Pour les absences prolongées, vacances ou week-end de plusieurs jours, activez le mode hors-gel, généralement réglé entre 7°C et 12°C selon les appareils. Vos canalisations sont protégées, et la consommation tombe au minimum.
Pourquoi l’emplacement du thermostat change tout
Un thermostat mal placé peut fausser l’ensemble de la régulation et générer jusqu’à 20% de surcoût sur votre facture. La règle : il doit être installé sur un mur intérieur, entre 1,20 m et 1,70 m du sol, dans la pièce principale du logement.
Et surtout, loin de tout ce qui pourrait perturber sa mesure : radiateur, ensoleillement direct, four ou plaque de cuisson, courant d’air de fenêtre ou de porte. Si le capteur « croit » qu’il fait plus chaud qu’en réalité, il coupe le chauffage trop tôt. Résultat : des pièces froides et un système qui repart en marche à contretemps.

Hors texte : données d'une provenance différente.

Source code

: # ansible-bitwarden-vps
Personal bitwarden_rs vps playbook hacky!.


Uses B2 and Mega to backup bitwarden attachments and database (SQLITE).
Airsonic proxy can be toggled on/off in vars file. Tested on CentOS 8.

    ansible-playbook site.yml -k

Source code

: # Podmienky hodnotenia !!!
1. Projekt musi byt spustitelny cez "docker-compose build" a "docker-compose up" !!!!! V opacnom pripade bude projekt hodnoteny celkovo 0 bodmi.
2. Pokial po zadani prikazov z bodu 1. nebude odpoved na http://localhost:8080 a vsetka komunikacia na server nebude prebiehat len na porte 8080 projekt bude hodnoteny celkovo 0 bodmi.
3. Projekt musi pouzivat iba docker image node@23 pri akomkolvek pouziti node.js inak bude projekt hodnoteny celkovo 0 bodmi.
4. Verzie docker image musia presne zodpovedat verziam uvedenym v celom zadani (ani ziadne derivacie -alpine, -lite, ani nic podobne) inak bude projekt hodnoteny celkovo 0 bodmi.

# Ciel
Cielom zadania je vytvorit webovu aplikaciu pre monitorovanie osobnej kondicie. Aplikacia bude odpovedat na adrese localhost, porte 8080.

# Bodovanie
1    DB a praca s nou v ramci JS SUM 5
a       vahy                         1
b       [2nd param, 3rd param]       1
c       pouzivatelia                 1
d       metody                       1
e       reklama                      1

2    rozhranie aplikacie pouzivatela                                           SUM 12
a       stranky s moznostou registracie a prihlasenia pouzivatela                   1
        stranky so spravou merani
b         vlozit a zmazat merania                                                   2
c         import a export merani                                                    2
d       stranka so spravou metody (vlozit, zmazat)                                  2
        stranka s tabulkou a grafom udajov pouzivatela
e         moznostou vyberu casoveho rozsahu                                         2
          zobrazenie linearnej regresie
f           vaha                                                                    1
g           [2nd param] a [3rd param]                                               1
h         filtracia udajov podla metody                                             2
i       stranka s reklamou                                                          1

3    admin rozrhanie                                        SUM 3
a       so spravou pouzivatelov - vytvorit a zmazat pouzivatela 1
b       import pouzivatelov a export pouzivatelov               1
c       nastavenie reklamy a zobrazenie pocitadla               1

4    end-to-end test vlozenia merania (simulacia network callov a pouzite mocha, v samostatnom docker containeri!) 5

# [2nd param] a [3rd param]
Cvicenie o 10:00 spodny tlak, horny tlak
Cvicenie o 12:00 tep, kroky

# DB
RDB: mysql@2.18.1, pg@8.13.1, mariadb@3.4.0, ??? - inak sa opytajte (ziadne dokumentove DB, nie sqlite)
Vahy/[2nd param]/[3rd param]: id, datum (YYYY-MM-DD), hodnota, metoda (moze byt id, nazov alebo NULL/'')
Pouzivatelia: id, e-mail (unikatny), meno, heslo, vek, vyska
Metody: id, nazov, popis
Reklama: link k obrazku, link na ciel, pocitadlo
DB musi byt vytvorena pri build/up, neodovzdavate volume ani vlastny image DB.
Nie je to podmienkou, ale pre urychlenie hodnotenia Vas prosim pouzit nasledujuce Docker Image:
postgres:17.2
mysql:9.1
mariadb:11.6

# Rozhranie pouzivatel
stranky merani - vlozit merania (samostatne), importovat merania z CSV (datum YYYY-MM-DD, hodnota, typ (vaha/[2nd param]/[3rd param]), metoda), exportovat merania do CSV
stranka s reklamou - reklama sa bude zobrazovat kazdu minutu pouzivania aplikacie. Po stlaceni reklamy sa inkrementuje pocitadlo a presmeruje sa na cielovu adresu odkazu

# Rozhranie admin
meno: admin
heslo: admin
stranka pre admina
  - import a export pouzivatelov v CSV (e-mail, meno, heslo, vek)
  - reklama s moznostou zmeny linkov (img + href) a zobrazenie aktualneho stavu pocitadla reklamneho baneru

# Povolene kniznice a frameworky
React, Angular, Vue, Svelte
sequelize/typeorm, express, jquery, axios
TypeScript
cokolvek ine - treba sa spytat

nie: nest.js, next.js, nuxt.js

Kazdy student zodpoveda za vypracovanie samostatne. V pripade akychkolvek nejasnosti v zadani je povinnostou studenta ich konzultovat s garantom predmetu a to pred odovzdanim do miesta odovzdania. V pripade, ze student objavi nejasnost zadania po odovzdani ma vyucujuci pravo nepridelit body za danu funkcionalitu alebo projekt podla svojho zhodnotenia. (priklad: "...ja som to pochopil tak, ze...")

La programmation, c’est là que vous récupérez vraiment de l’argent
Si votre thermostat est programmable, l’automatisation des plages horaires est probablement le levier le plus efficace à votre disposition. Programmez la remontée en température 30 minutes avant votre réveil ou votre retour, pas au moment même où vous en avez besoin.
Pour les logements avec plancher chauffant (système à eau ou électrique), l’inertie est bien plus importante. Il faut anticiper les changements de température environ 2 heures à l’avance, et éviter des écarts supérieurs à 2°C entre le réglage jour et nuit, sous peine de forcer le système et d’abîmer son cycle thermique.

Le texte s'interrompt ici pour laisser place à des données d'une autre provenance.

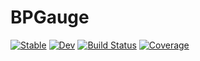 # BPGauge

[![Stable](https://img.shields.io/badge/docs-stable-blue.svg)](https://ArrogantGao.github.io/BPGauge.jl/stable/)
[![Dev](https://img.shields.io/badge/docs-dev-blue.svg)](https://ArrogantGao.github.io/BPGauge.jl/dev/)
[![Build Status](https://github.com/ArrogantGao/BPGauge.jl/actions/workflows/CI.yml/badge.svg?branch=main)](https://github.com/ArrogantGao/BPGauge.jl/actions/workflows/CI.yml?query=branch%3Amain)
[![Coverage](https://codecov.io/gh/ArrogantGao/BPGauge.jl/branch/main/graph/badge.svg)](https://codecov.io/gh/ArrogantGao/BPGauge.jl)
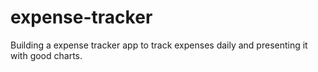 # expense-tracker

Building a expense tracker app to track expenses daily and presenting it with good charts.
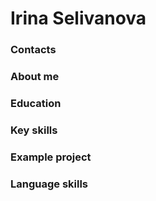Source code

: # Irina Selivanova

### Contacts

### About me

### Education

### Key skills 

### Example project

### Language skills

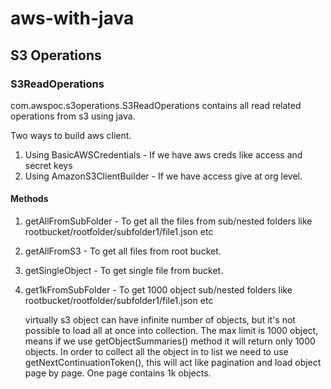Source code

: # aws-with-java

## S3 Operations

### S3ReadOperations

com.awspoc.s3operations.S3ReadOperations contains all read related operations from s3 using java.

Two ways to build aws client. 

1) Using BasicAWSCredentials - If we have aws creds like access and secret keys
2) Using AmazonS3ClientBuilder - If we have access give at org level.

#### Methods 

1) getAllFromSubFolder - To get all the files from sub/nested folders like rootbucket/rootfolder/subfolder1/file1.json etc
2) getAllFromS3 - To get all files from root bucket.
3) getSingleObject - To get single file from bucket.
4) get1kFromSubFolder - To get 1000 object sub/nested folders like rootbucket/rootfolder/subfolder1/file1.json etc

	 virtually s3 object can have infinite number of objects, but it's not
	 possible to load all at once into collection. The max limit is 1000
	 object, means if we use getObjectSummaries() method it will return only 1000
	 objects. In order to collect all the object in to list we need to use
	 getNextContinuationToken(), this will act like pagination and load object
	 page by page. One page contains 1k objects.
	

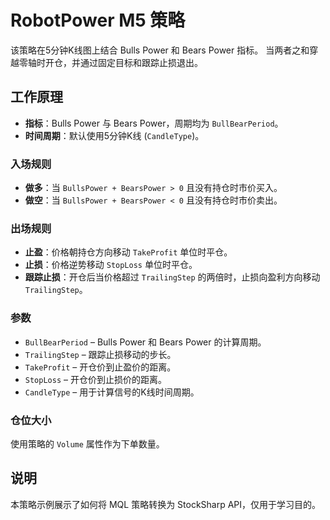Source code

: # RobotPower M5 策略

该策略在5分钟K线图上结合 Bulls Power 和 Bears Power 指标。
当两者之和穿越零轴时开仓，并通过固定目标和跟踪止损退出。

## 工作原理
- **指标**：Bulls Power 与 Bears Power，周期均为 `BullBearPeriod`。
- **时间周期**：默认使用5分钟K线 (`CandleType`)。

### 入场规则
- **做多**：当 `BullsPower + BearsPower > 0` 且没有持仓时市价买入。
- **做空**：当 `BullsPower + BearsPower < 0` 且没有持仓时市价卖出。

### 出场规则
- **止盈**：价格朝持仓方向移动 `TakeProfit` 单位时平仓。
- **止损**：价格逆势移动 `StopLoss` 单位时平仓。
- **跟踪止损**：开仓后当价格超过 `TrailingStep` 的两倍时，止损向盈利方向移动 `TrailingStep`。

### 参数
- `BullBearPeriod` – Bulls Power 和 Bears Power 的计算周期。
- `TrailingStep` – 跟踪止损移动的步长。
- `TakeProfit` – 开仓价到止盈价的距离。
- `StopLoss` – 开仓价到止损价的距离。
- `CandleType` – 用于计算信号的K线时间周期。

### 仓位大小
使用策略的 `Volume` 属性作为下单数量。

## 说明
本策略示例展示了如何将 MQL 策略转换为 StockSharp API，仅用于学习目的。
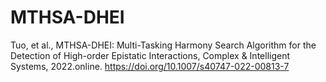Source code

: # MTHSA-DHEI
Tuo, et al., MTHSA-DHEI: Multi-Tasking Harmony Search Algorithm for the Detection of High-order Epistatic Interactions, Complex & Intelligent Systems, 2022.online.
https://doi.org/10.1007/s40747-022-00813-7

Combiner thermostat et vannes thermostatiques : attention à un point précis
Les vannes thermostatiques, ces robinets à tête graduée qu’on installe sur chaque radiateur, permettent d’affiner le réglage pièce par pièce. C’est un bon outil, mais il y a un piège que beaucoup ignorent.
Dans la pièce où se trouve votre thermostat d’ambiance principal, les vannes des radiateurs doivent rester ouvertes au maximum. Si vous les réglez en position intermédiaire, elles interfèrent avec la régulation centrale : le thermostat « pense » que la pièce est à bonne température alors que les autres restent froides. Vous obtenez l’inverse du résultat voulu.

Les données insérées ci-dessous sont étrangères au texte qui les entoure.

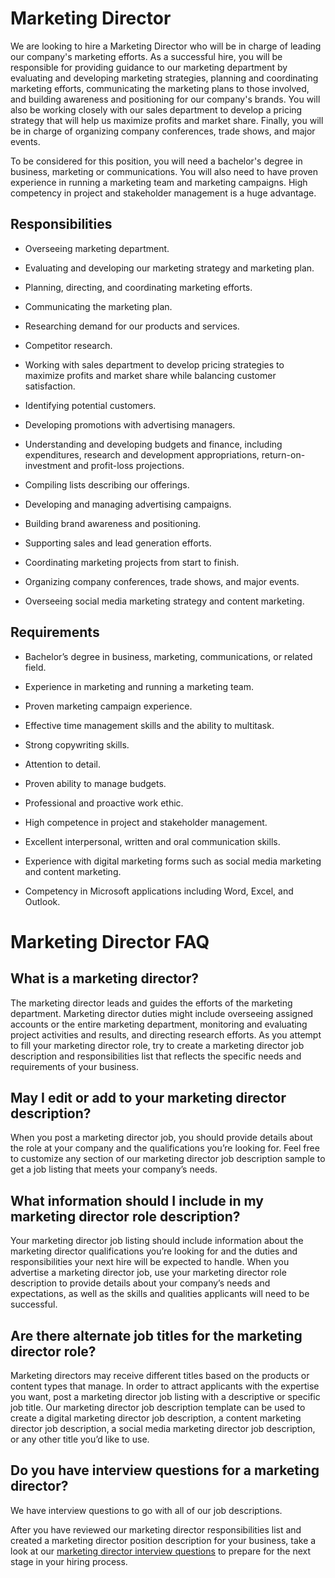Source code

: # Marketing Director

We are looking to hire a Marketing Director who will be in charge of leading our company's marketing efforts. As a successful hire, you will be responsible for providing guidance to our marketing department by evaluating and developing marketing strategies, planning and coordinating marketing efforts, communicating the marketing plans to those involved, and building awareness and positioning for our company's brands. You will also be working closely with our sales department to develop a pricing strategy that will help us maximize profits and market share. Finally, you will be in charge of organizing company conferences, trade shows, and major events.

To be considered for this position, you will need a bachelor's degree in business, marketing or communications. You will also need to have proven experience in running a marketing team and marketing campaigns. High competency in project and stakeholder management is a huge advantage.

## Responsibilities

* Overseeing marketing department.

* Evaluating and developing our marketing strategy and marketing plan.

* Planning, directing, and coordinating marketing efforts.

* Communicating the marketing plan.

* Researching demand for our products and services.

* Competitor research.

* Working with sales department to develop pricing strategies to maximize profits and market share while balancing customer satisfaction.

* Identifying potential customers.

* Developing promotions with advertising managers.

* Understanding and developing budgets and finance, including expenditures, research and development appropriations, return-on-investment and profit-loss projections.

* Compiling lists describing our offerings.

* Developing and managing advertising campaigns.

* Building brand awareness and positioning.

* Supporting sales and lead generation efforts.

* Coordinating marketing projects from start to finish.

* Organizing company conferences, trade shows, and major events.

* Overseeing social media marketing strategy and content marketing.

## Requirements

* Bachelor’s degree in business, marketing, communications, or related field.

* Experience in marketing and running a marketing team.

* Proven marketing campaign experience.

* Effective time management skills and the ability to multitask.

* Strong copywriting skills.

* Attention to detail.

* Proven ability to manage budgets.

* Professional and proactive work ethic.

* High competence in project and stakeholder management.

* Excellent interpersonal, written and oral communication skills.

* Experience with digital marketing forms such as social media marketing and content marketing.

* Competency in Microsoft applications including Word, Excel, and Outlook.
# Marketing Director FAQ

## What is a marketing director?

The marketing director leads and guides the efforts of the marketing department. Marketing director duties might include overseeing assigned accounts or the entire marketing department, monitoring and evaluating project activities and results, and directing research efforts. As you attempt to fill your marketing director role, try to create a marketing director job description and responsibilities list that reflects the specific needs and requirements of your business.

## May I edit or add to your marketing director description?

When you post a marketing director job, you should provide details about the role at your company and the qualifications you’re looking for. Feel free to customize any section of our marketing director job description sample to get a job listing that meets your company’s needs.

## What information should I include in my marketing director role description?

Your marketing director job listing should include information about the marketing director qualifications you’re looking for and the duties and responsibilities your next hire will be expected to handle. When you advertise a marketing director job, use your marketing director role description to provide details about your company’s needs and expectations, as well as the skills and qualities applicants will need to be successful.

## Are there alternate job titles for the marketing director role?

Marketing directors may receive different titles based on the products or content types that manage. In order to attract applicants with the expertise you want, post a marketing director job listing with a descriptive or specific job title. Our marketing director job description template can be used to create a digital marketing director job description, a content marketing director job description, a social media marketing director job description, or any other title you’d like to use.

## Do you have interview questions for a marketing director?

We have interview questions to go with all of our job descriptions.

After you have reviewed our marketing director responsibilities list and created a marketing director position description for your business, take a look at our <a
href="https://www.betterteam.com/marketing-director-interview-questions">marketing director interview questions</a> to prepare for the next stage in your hiring process.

Réglages courants à éviter absolument
- Monter le thermostat au maximum pour chauffer plus vite ne fonctionne pas : la montée en température est la même, vous consommez simplement plus longtemps. La plupart des systèmes ne « chauffent pas plus fort » parce que vous avez réglé la consigne à 25°C plutôt qu’à 20°C.
Voilà la liste des mauvaises habitudes à abandonner, parce qu’elles n’ont aucun effet sur la vitesse de chauffe mais un effet bien réel sur la facture.
Avant de vous lancer dans la reprogrammation complète de vos plages horaires, vérifiez d’abord la pile de votre thermostat si c’est un modèle à affichage digital. Un thermostat qui perd sa programmation toutes les semaines parce que la pile est à plat, c’est plus courant qu’on ne le pense, et ça ruine tous vos efforts de réglage.